Camera calibration parameters
▼▼▼
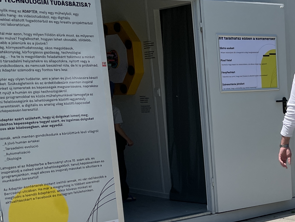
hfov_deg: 24.4
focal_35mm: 76
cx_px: 297
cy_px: 237
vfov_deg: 18.7
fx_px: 648
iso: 32
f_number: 1.6
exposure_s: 1/5291
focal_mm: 4.2
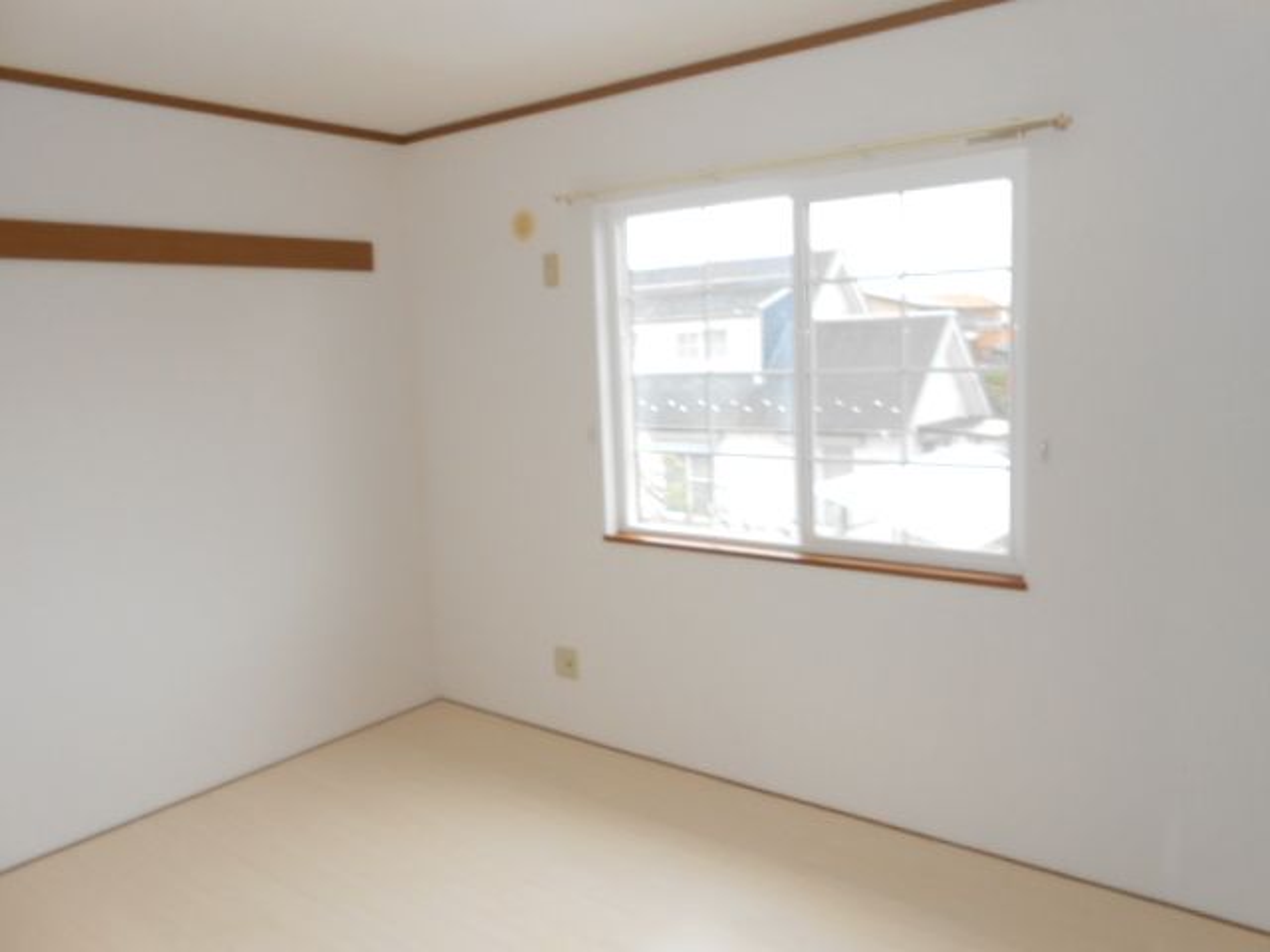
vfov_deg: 53.1
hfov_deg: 67.3
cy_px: 476
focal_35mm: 26
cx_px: 635
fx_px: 954
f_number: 3.5
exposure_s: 1/30
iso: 125
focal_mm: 4.6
▲▲▲
▶ [Work item]: Repeat all of the entries word for word, but omit the pictures.

▶ [Written solution]:
hfov_deg: 24.4
focal_35mm: 76
cx_px: 297
cy_px: 237
vfov_deg: 18.7
fx_px: 648
iso: 32
f_number: 1.6
exposure_s: 1/5291
focal_mm: 4.2
vfov_deg: 53.1
hfov_deg: 67.3
cy_px: 476
focal_35mm: 26
cx_px: 635
fx_px: 954
f_number: 3.5
exposure_s: 1/30
iso: 125
focal_mm: 4.6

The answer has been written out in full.